▶ **Work item**: Please print every line from the one containing "As the Group" through the last line of the records below, exactly as written and nothing more.
┄┄┄┄┄┄
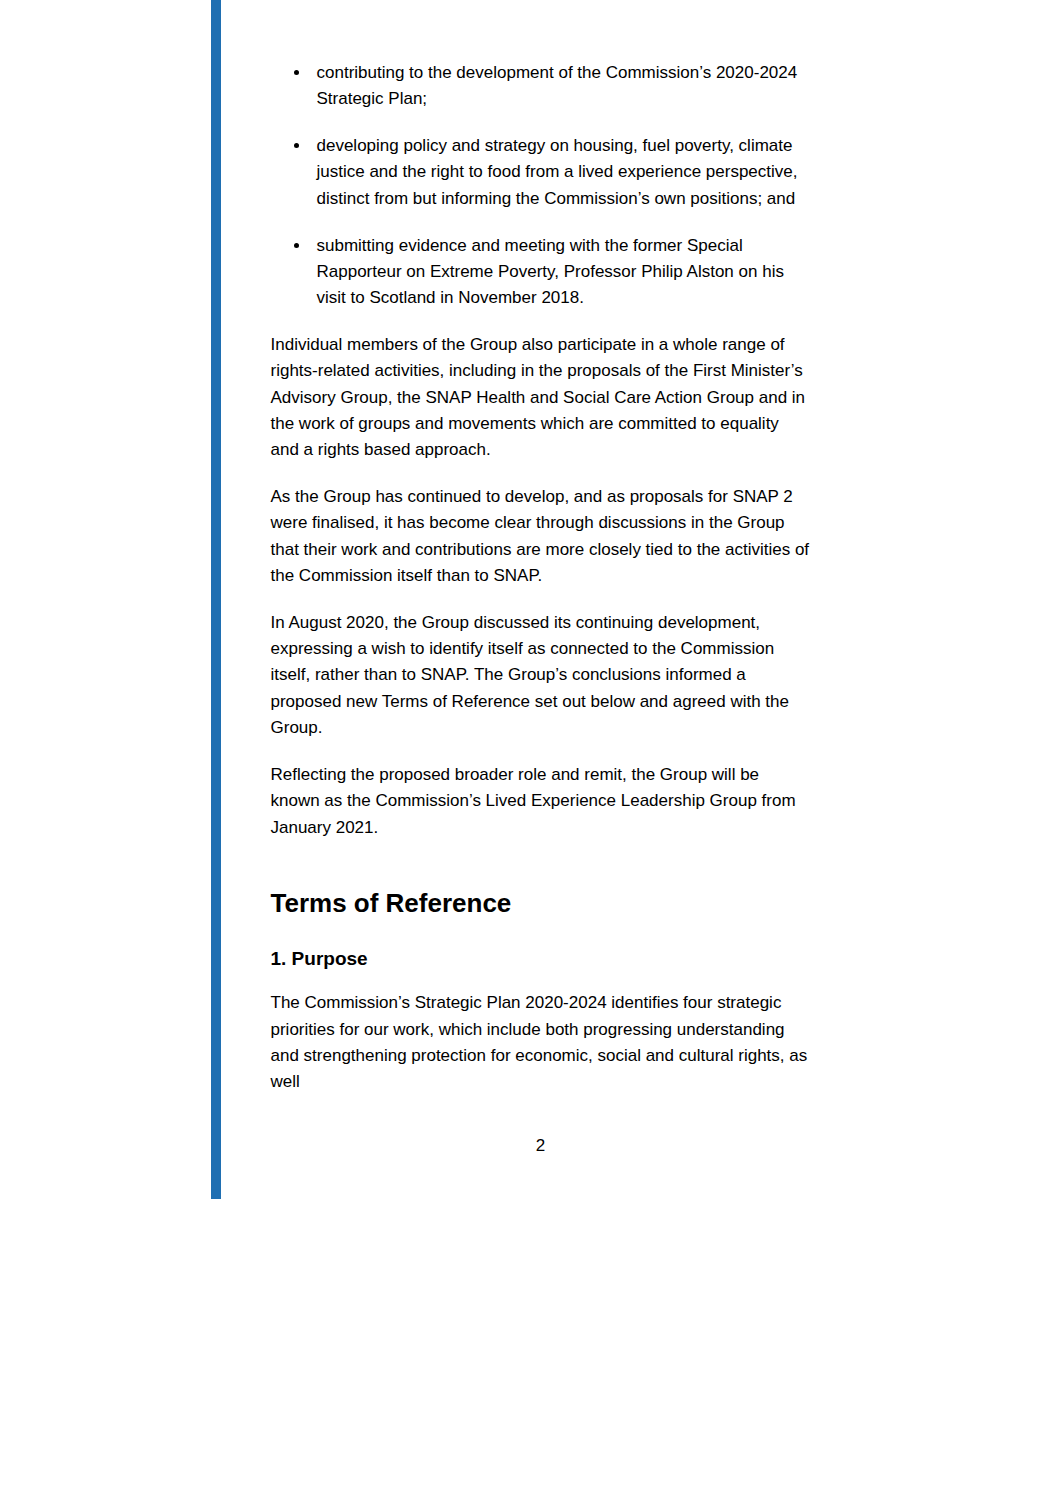contributing to the development of the Commission’s 2020-2024 Strategic Plan;
developing policy and strategy on housing, fuel poverty, climate justice and the right to food from a lived experience perspective, distinct from but informing the Commission’s own positions; and
submitting evidence and meeting with the former Special Rapporteur on Extreme Poverty, Professor Philip Alston on his visit to Scotland in November 2018.
Individual members of the Group also participate in a whole range of rights-related activities, including in the proposals of the First Minister’s Advisory Group, the SNAP Health and Social Care Action Group and in the work of groups and movements which are committed to equality and a rights based approach.
As the Group has continued to develop, and as proposals for SNAP 2 were finalised, it has become clear through discussions in the Group that their work and contributions are more closely tied to the activities of the Commission itself than to SNAP.
In August 2020, the Group discussed its continuing development, expressing a wish to identify itself as connected to the Commission itself, rather than to SNAP. The Group’s conclusions informed a proposed new Terms of Reference set out below and agreed with the Group.
Reflecting the proposed broader role and remit, the Group will be known as the Commission’s Lived Experience Leadership Group from January 2021.
Terms of Reference
1. Purpose
The Commission’s Strategic Plan 2020-2024 identifies four strategic priorities for our work, which include both progressing understanding and strengthening protection for economic, social and cultural rights, as well
2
┄┄┄┄┄┄
▶ **Completed exercise**:
As the Group has continued to develop, and as proposals for SNAP 2 were finalised, it has become clear through discussions in the Group that their work and contributions are more closely tied to the activities of the Commission itself than to SNAP.
In August 2020, the Group discussed its continuing development, expressing a wish to identify itself as connected to the Commission itself, rather than to SNAP. The Group’s conclusions informed a proposed new Terms of Reference set out below and agreed with the Group.
Reflecting the proposed broader role and remit, the Group will be known as the Commission’s Lived Experience Leadership Group from January 2021.
Terms of Reference
1. Purpose
The Commission’s Strategic Plan 2020-2024 identifies four strategic priorities for our work, which include both progressing understanding and strengthening protection for economic, social and cultural rights, as well
2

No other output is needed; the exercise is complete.